**Reading text**
• • • • • • •

In letters and documents that read today like 18th- and 19th-century versions of emails, Jefferson expressed his and others’ anxieties about the prospect of banning slavery in America’s new territories as the nation expanded westward.
In 1784, a report that Jefferson was drafting to provide guidelines for governing the newly acquired western territories advised adding the clause “... after the year 1800 of the Christian Era, there shall be neither slavery nor involuntary servitude in any of the said states, otherwise than in punishment of crimes, whereof the party shall have been duly convicted and to have been personally guilty.”
It’s no coincidence that the wording of the 1865 amendment echoes almost exactly Jefferson’s 81 years earlier.
The topic apparently continued to be uppermost in Jefferson’s mind in the early years of the 19th century.
In an 1820 letter to John Holmes, entitled “The Fire Bell in the Night,” he wrote the following: “A general emancipation and expatriation could be effected; and gradually; and with due sacrifices, I think it might be. But as it is we have the wolf by the ears, and we can neither hold him nor safely let him go. Justice is in one scale and self-preservation in the other.”

• • • • • • •

**Listed records**
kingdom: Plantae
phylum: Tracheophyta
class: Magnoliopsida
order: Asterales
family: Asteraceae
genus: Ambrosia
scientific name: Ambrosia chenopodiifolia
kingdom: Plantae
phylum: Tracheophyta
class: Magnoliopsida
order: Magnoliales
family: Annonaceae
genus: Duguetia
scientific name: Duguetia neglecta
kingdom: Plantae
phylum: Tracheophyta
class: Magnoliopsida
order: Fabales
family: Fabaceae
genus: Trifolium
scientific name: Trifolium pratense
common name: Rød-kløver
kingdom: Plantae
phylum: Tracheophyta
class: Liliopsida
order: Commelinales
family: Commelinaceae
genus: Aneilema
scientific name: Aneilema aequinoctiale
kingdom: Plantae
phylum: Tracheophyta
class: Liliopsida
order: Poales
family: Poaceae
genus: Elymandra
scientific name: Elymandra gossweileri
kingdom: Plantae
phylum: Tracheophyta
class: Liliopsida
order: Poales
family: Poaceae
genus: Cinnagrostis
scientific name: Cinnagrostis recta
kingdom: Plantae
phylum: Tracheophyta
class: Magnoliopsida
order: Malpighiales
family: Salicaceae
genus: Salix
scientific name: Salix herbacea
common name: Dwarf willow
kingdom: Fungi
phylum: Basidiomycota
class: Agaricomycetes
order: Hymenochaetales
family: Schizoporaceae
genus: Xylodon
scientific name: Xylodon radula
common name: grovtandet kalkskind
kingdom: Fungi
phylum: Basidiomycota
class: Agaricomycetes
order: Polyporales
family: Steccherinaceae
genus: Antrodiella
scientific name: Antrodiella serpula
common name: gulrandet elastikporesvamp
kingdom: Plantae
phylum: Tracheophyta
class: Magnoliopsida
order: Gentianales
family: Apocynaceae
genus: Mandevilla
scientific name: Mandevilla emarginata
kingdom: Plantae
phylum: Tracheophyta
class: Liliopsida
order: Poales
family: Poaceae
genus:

• • • • • • •

**Required task**
Could you reproduce the passage on Jefferson and slavery in full, word for word?

**Reply**
In letters and documents that read today like 18th- and 19th-century versions of emails, Jefferson expressed his and others’ anxieties about the prospect of banning slavery in America’s new territories as the nation expanded westward.
In 1784, a report that Jefferson was drafting to provide guidelines for governing the newly acquired western territories advised adding the clause “... after the year 1800 of the Christian Era, there shall be neither slavery nor involuntary servitude in any of the said states, otherwise than in punishment of crimes, whereof the party shall have been duly convicted and to have been personally guilty.”
It’s no coincidence that the wording of the 1865 amendment echoes almost exactly Jefferson’s 81 years earlier.
The topic apparently continued to be uppermost in Jefferson’s mind in the early years of the 19th century.
In an 1820 letter to John Holmes, entitled “The Fire Bell in the Night,” he wrote the following: “A general emancipation and expatriation could be effected; and gradually; and with due sacrifices, I think it might be. But as it is we have the wolf by the ears, and we can neither hold him nor safely let him go. Justice is in one scale and self-preservation in the other.”